** THE DATA follows **

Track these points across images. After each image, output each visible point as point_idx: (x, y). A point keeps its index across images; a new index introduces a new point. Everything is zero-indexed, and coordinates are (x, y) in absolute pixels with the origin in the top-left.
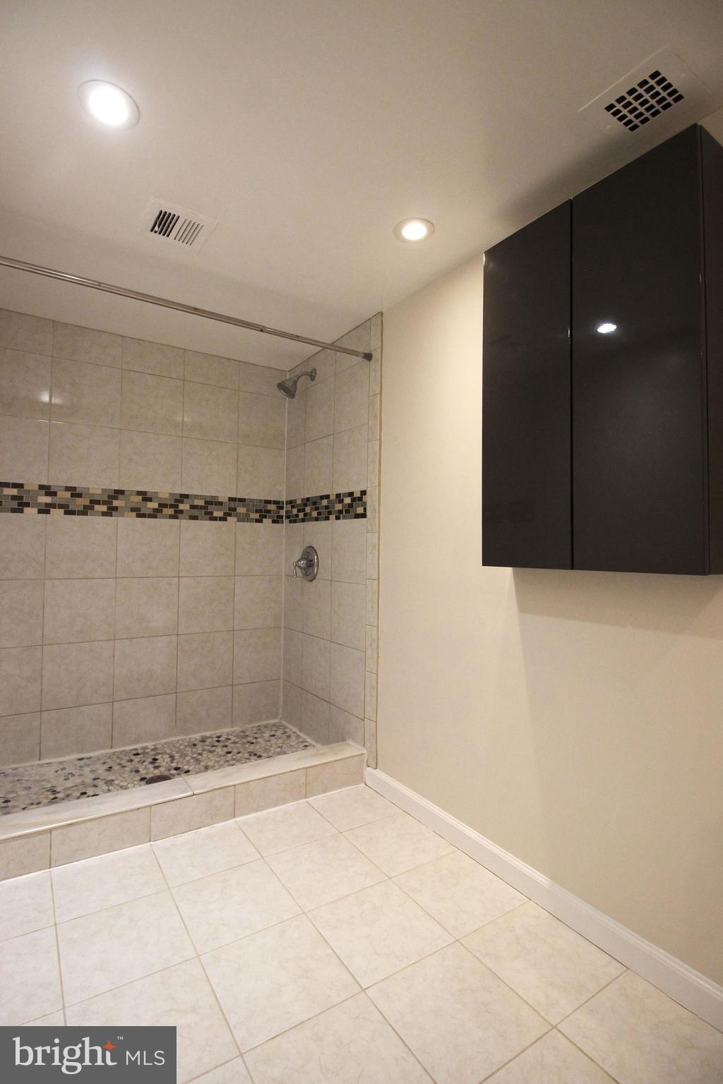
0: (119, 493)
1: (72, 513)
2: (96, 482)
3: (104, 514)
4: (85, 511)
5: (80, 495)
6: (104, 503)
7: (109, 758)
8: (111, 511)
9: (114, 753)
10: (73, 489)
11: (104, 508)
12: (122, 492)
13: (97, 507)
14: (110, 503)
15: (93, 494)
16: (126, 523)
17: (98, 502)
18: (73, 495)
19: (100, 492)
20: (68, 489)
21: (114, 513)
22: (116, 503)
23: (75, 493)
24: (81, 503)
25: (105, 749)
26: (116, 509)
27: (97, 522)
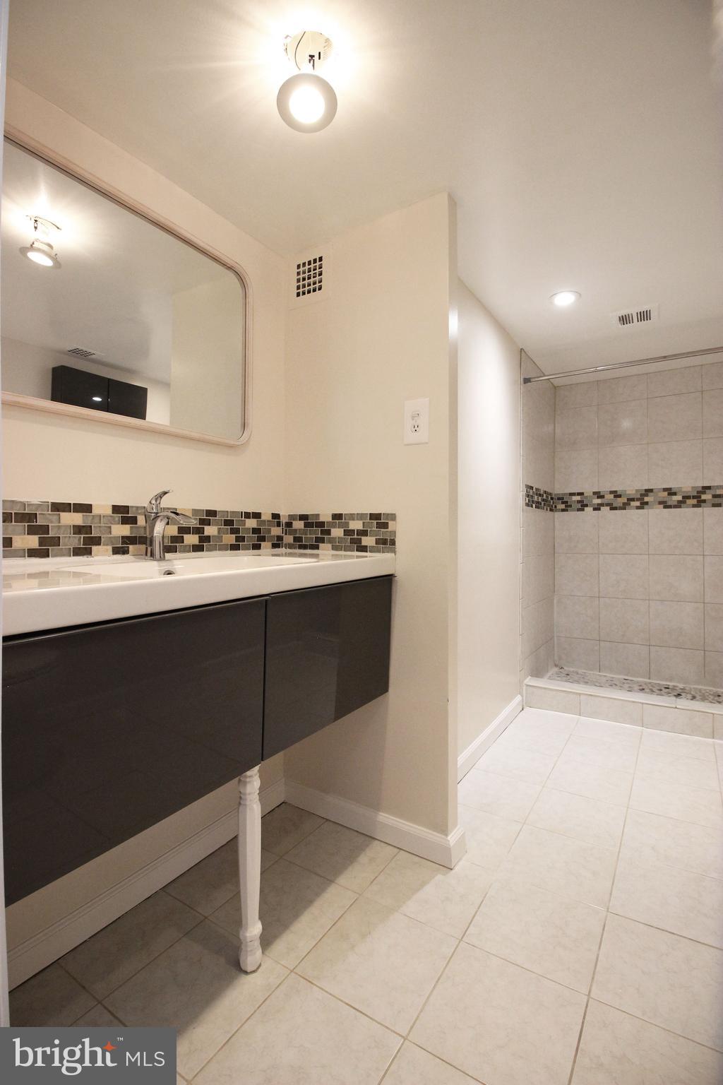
0: (649, 491)
1: (615, 509)
2: (631, 486)
3: (638, 508)
4: (624, 507)
5: (620, 496)
6: (638, 500)
7: (645, 684)
8: (643, 505)
9: (650, 683)
10: (616, 492)
11: (638, 504)
12: (651, 491)
13: (633, 504)
14: (642, 500)
15: (629, 494)
16: (655, 514)
17: (633, 500)
18: (615, 497)
19: (634, 492)
20: (611, 492)
21: (646, 506)
22: (646, 499)
23: (617, 495)
24: (620, 501)
25: (644, 678)
26: (647, 503)
27: (633, 514)
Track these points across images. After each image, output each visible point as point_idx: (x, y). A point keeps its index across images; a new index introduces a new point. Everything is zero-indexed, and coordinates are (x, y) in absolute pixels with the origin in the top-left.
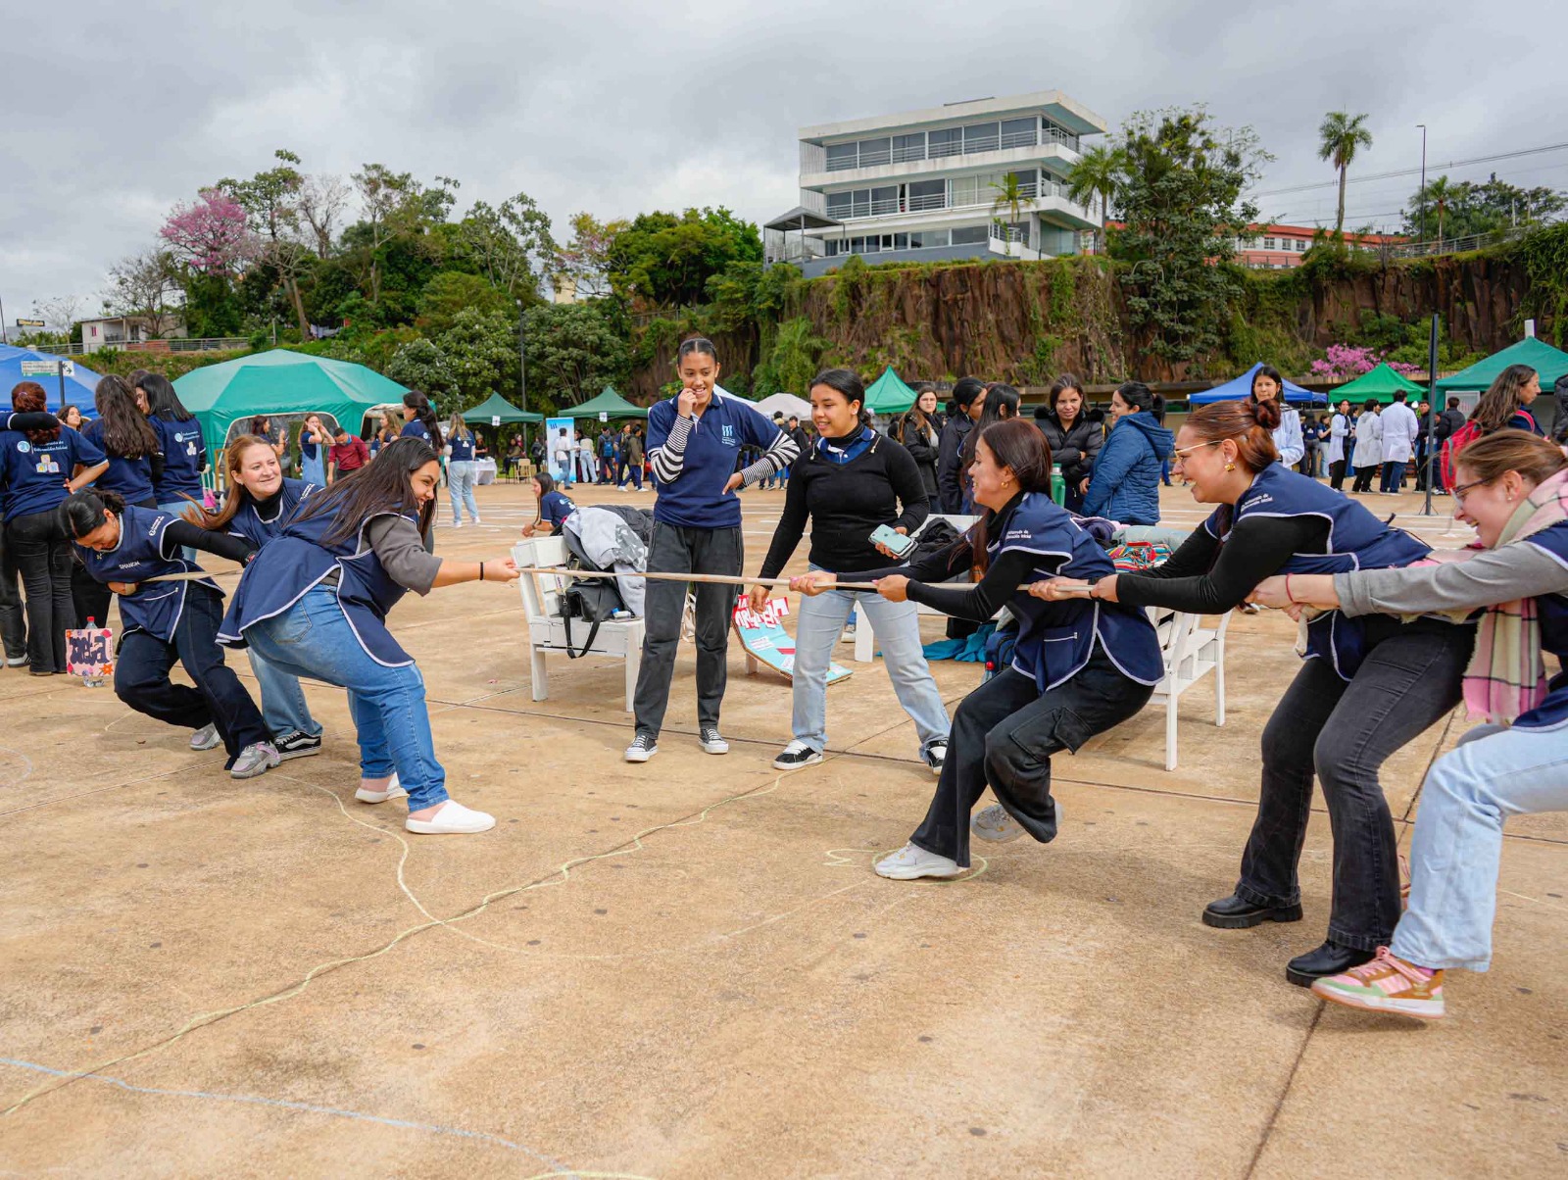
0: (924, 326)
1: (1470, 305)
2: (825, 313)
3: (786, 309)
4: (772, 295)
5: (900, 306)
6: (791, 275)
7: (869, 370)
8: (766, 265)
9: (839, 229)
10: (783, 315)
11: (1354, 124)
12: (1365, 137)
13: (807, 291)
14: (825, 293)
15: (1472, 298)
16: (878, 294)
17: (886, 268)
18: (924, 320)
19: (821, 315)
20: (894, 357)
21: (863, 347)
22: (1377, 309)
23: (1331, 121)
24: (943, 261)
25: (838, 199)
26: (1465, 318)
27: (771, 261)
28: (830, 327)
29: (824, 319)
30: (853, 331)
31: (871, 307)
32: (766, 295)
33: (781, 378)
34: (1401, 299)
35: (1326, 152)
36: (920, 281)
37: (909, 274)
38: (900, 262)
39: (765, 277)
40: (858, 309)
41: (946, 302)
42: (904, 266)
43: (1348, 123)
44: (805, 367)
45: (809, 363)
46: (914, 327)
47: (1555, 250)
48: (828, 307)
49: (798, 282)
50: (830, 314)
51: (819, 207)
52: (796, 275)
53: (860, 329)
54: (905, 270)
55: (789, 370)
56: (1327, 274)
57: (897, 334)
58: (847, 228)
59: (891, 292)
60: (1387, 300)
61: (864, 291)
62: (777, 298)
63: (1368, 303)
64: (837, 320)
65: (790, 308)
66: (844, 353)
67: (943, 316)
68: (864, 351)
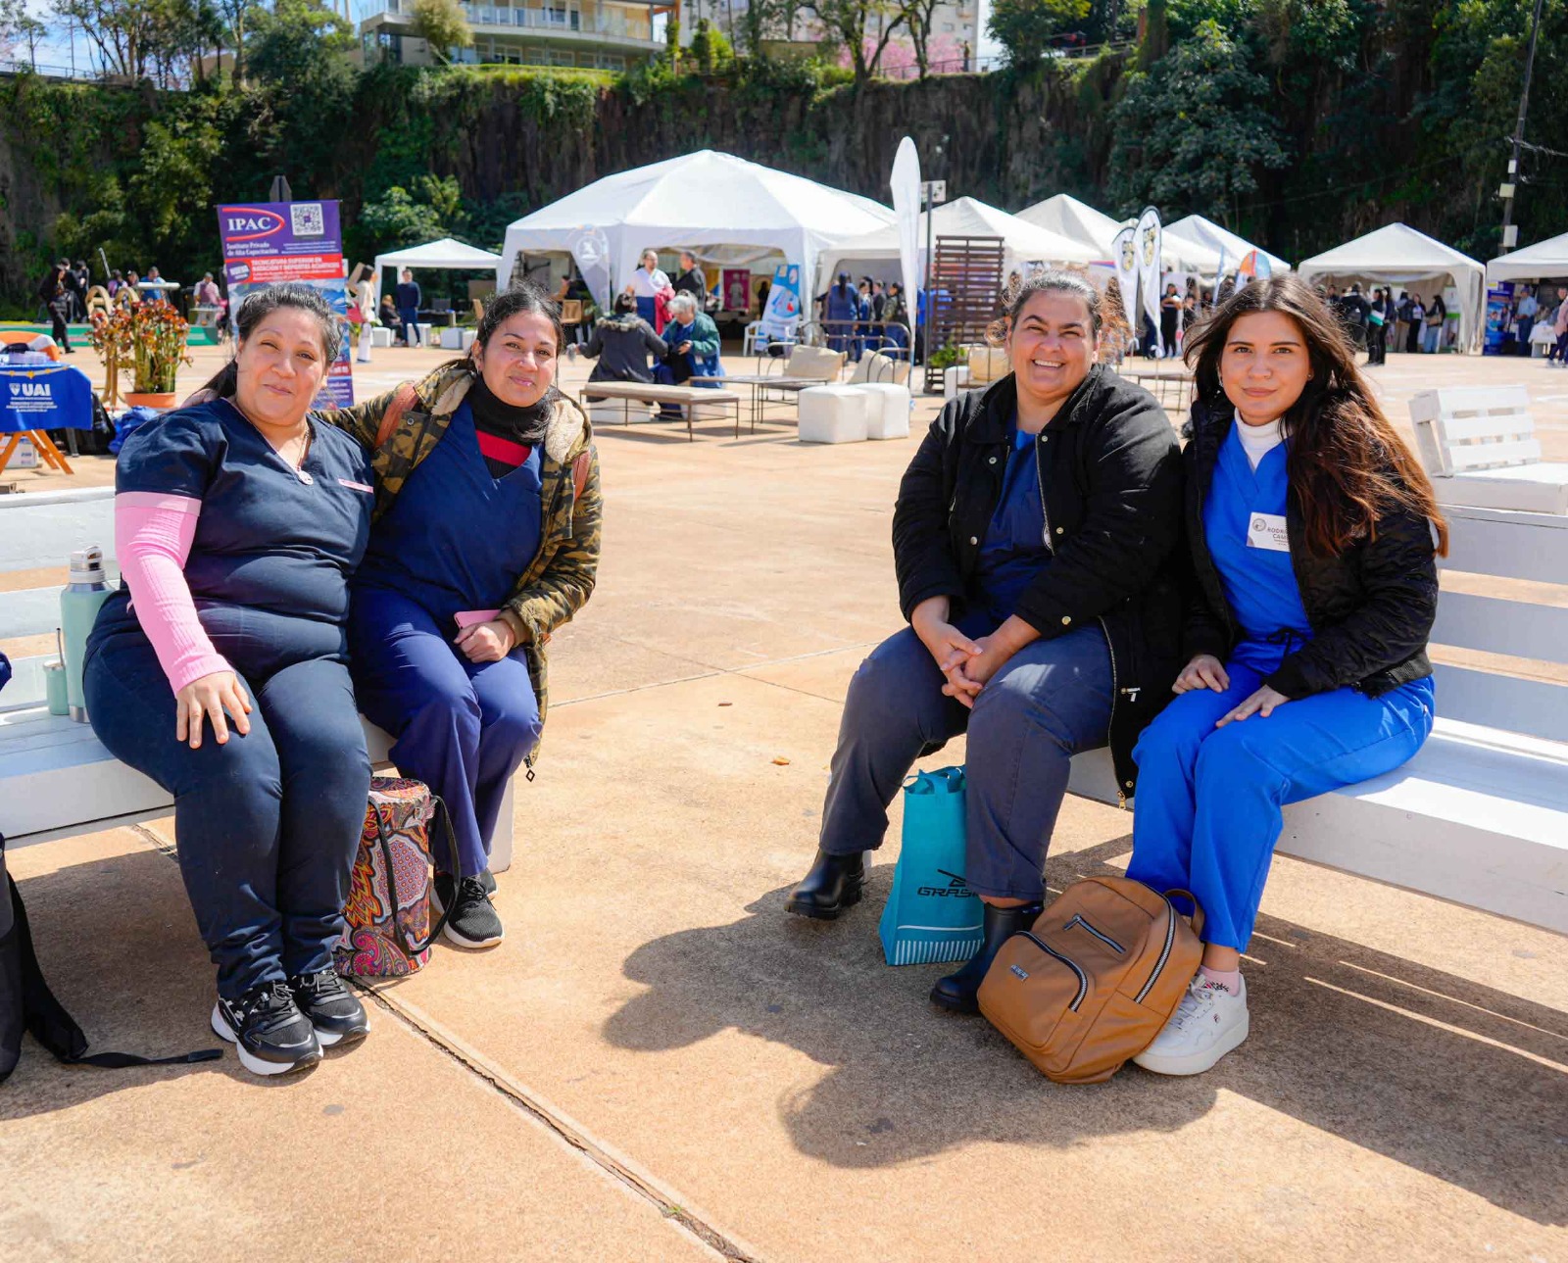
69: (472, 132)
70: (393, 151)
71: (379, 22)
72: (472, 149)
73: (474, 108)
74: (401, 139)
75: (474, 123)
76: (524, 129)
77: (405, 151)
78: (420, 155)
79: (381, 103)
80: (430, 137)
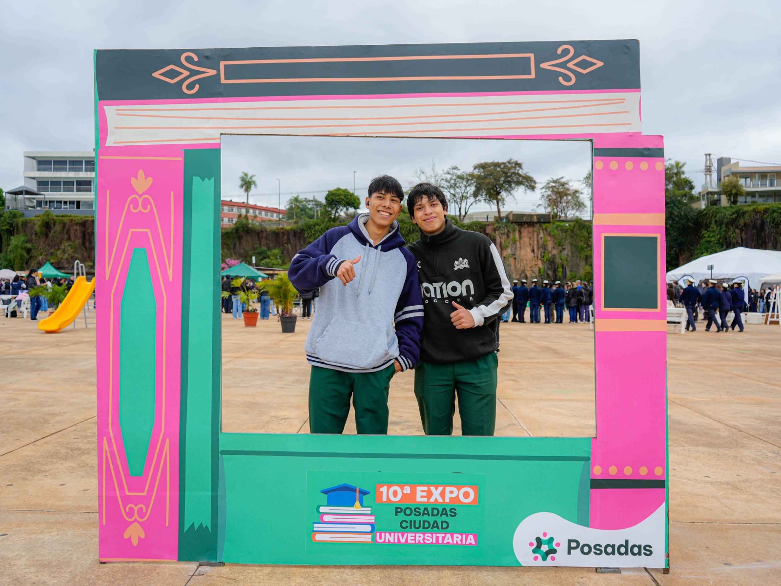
0: (78, 241)
1: (289, 245)
2: (34, 233)
3: (15, 230)
4: (8, 223)
5: (68, 232)
6: (18, 215)
7: (54, 258)
8: (6, 210)
9: (43, 196)
10: (14, 232)
11: (251, 178)
12: (254, 183)
13: (25, 224)
14: (34, 225)
15: (290, 243)
16: (58, 228)
17: (62, 216)
18: (79, 239)
19: (32, 234)
20: (65, 253)
21: (51, 249)
22: (260, 244)
23: (243, 175)
24: (88, 216)
25: (43, 184)
26: (288, 250)
27: (8, 208)
28: (36, 239)
29: (33, 236)
30: (47, 242)
31: (55, 232)
32: (5, 223)
33: (12, 260)
34: (268, 242)
35: (242, 186)
36: (77, 223)
37: (72, 220)
38: (69, 214)
39: (5, 215)
40: (49, 233)
41: (88, 233)
42: (71, 216)
43: (249, 177)
44: (23, 256)
45: (25, 254)
46: (74, 242)
47: (313, 229)
48: (35, 231)
49: (21, 219)
50: (36, 234)
51: (33, 187)
52: (20, 216)
53: (50, 241)
54: (71, 218)
55: (16, 257)
56: (242, 231)
57: (67, 244)
58: (46, 197)
59: (64, 227)
60: (264, 242)
61: (52, 226)
62: (11, 225)
63: (258, 242)
64: (39, 237)
65: (17, 230)
66: (42, 251)
67: (87, 238)
68: (52, 251)
69: (742, 231)
70: (708, 239)
71: (707, 192)
72: (741, 237)
73: (743, 222)
74: (711, 235)
75: (742, 227)
76: (765, 228)
77: (713, 239)
78: (719, 240)
79: (705, 221)
80: (724, 234)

** End of THE DATA **

From the records above, give again exactly the lines running from the line with "12: (122, 492)" to the line with "26: (116, 509)", inclusive.

### [ANSWER TO THIS PROBLEM]
12: (122, 492)
13: (97, 507)
14: (110, 503)
15: (93, 494)
16: (126, 523)
17: (98, 502)
18: (73, 495)
19: (100, 492)
20: (68, 489)
21: (114, 513)
22: (116, 503)
23: (75, 493)
24: (81, 503)
25: (105, 749)
26: (116, 509)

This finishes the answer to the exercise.